• [WHAT TO PRODUCE]: Reproduce the records that follow word for word, omitting the pictures from your answer.

• [DATASET EXCERPTS]:
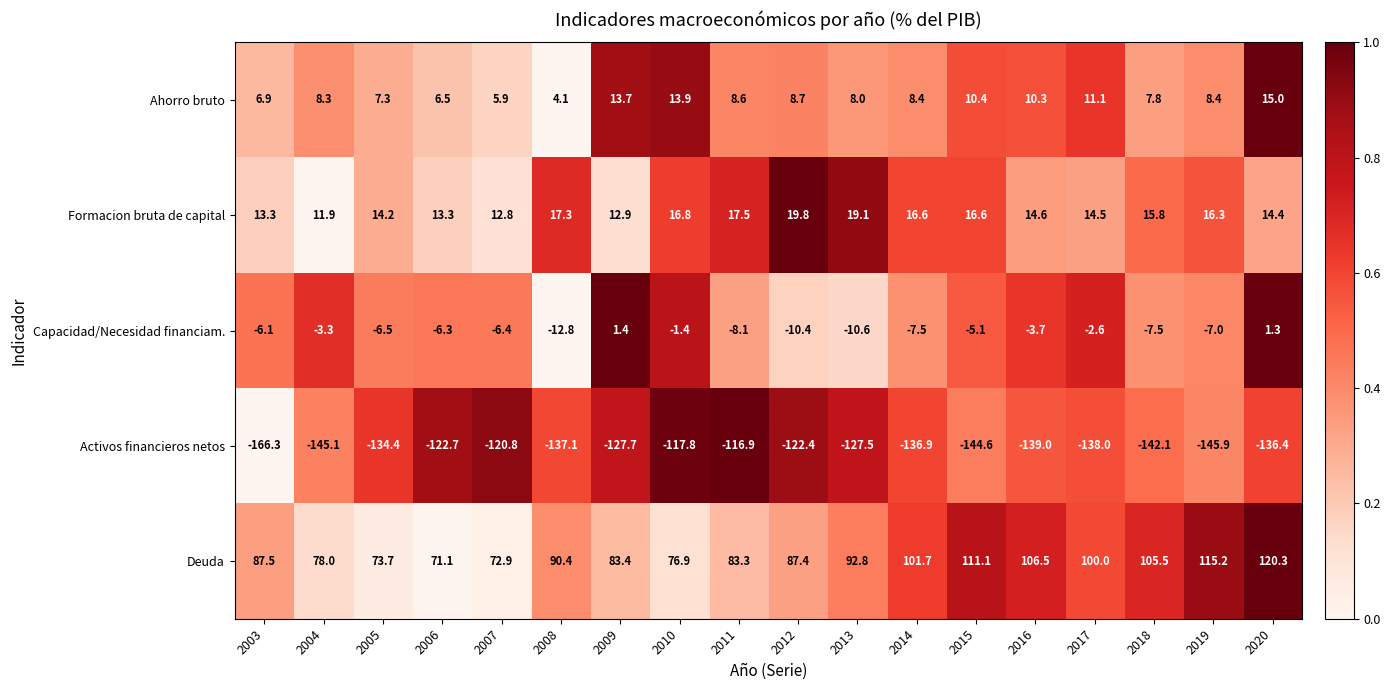

The value of Capacidad/Necesidad financiam. at 2020 is 1.3. True or false?

True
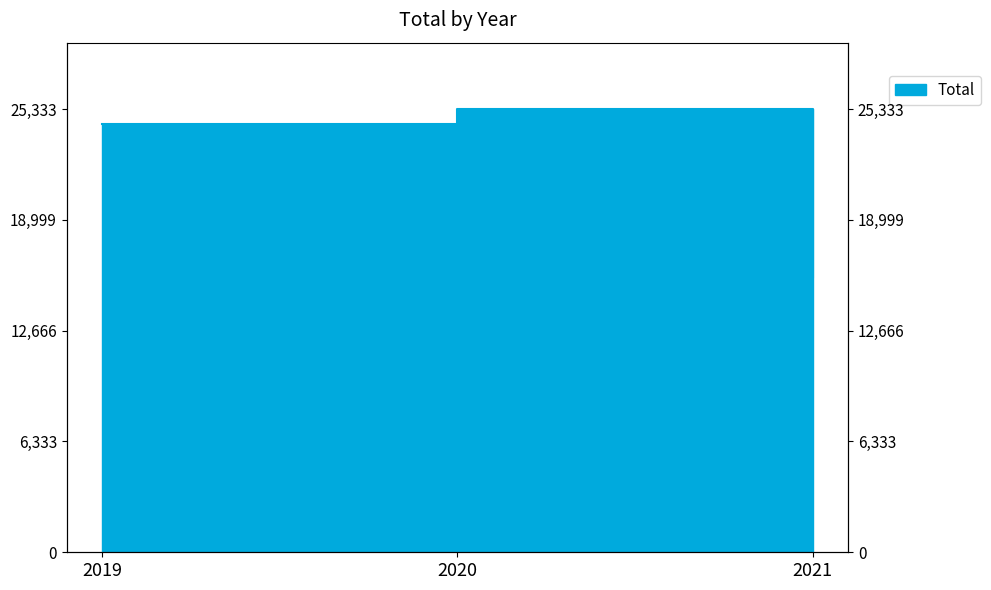

How many lines are shown in the chart?

1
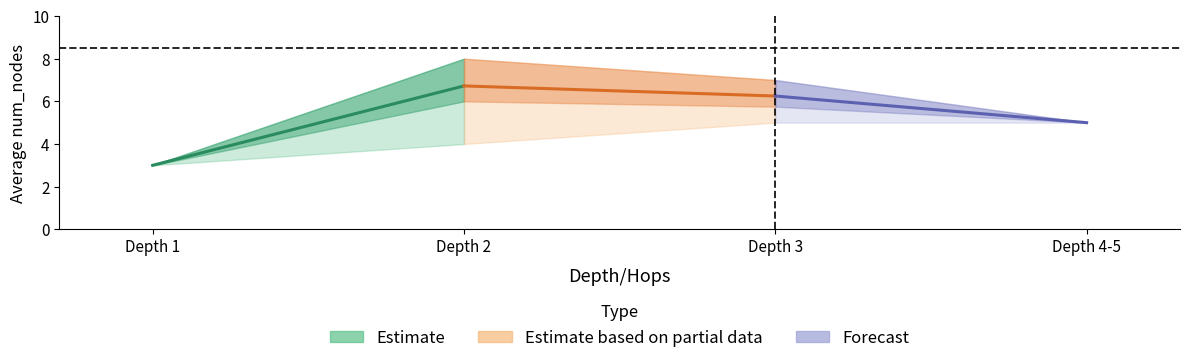

Between Depth 1 and Depth 2, which series saw the biggest shift?

Estimate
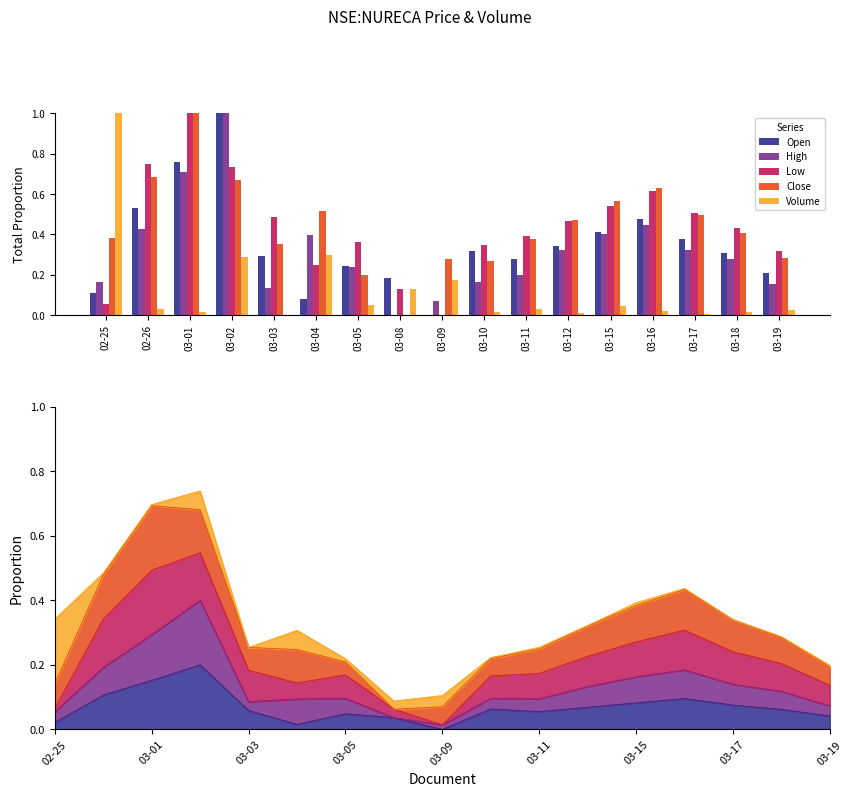

How many groups of bars are there?

17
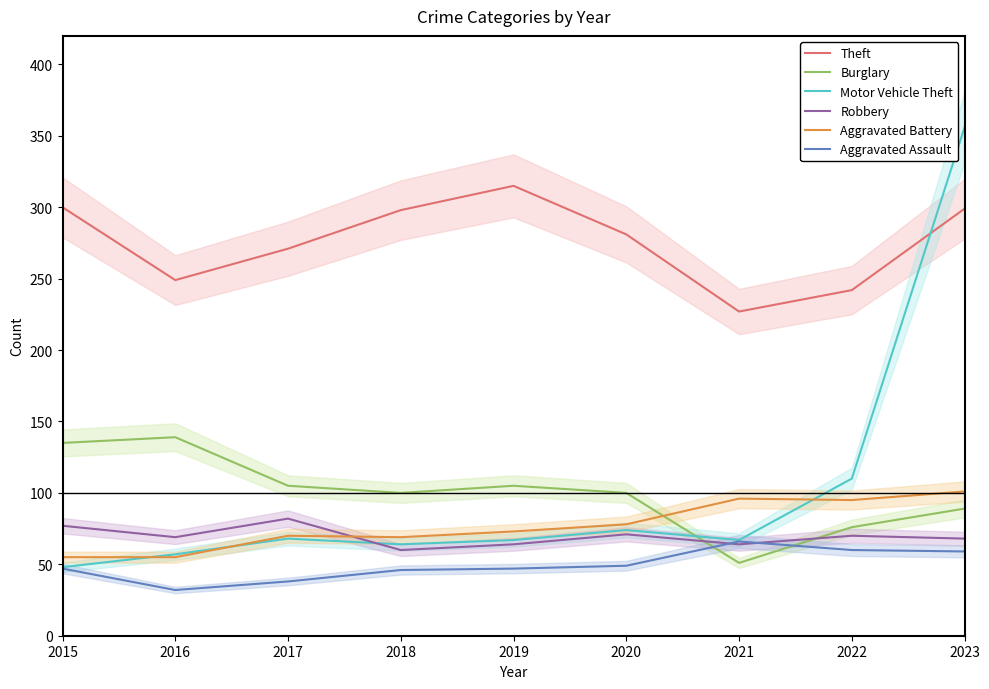

List the series in order of their peak value, highest first.

Motor Vehicle Theft, Theft, Burglary, Aggravated Battery, Robbery, Aggravated Assault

• [SOLUTION FOR THIS TASK]:
The value of Capacidad/Necesidad financiam. at 2020 is 1.3. True or false?

True

How many lines are shown in the chart?

1

Between Depth 1 and Depth 2, which series saw the biggest shift?

Estimate

How many groups of bars are there?

17

List the series in order of their peak value, highest first.

Motor Vehicle Theft, Theft, Burglary, Aggravated Battery, Robbery, Aggravated Assault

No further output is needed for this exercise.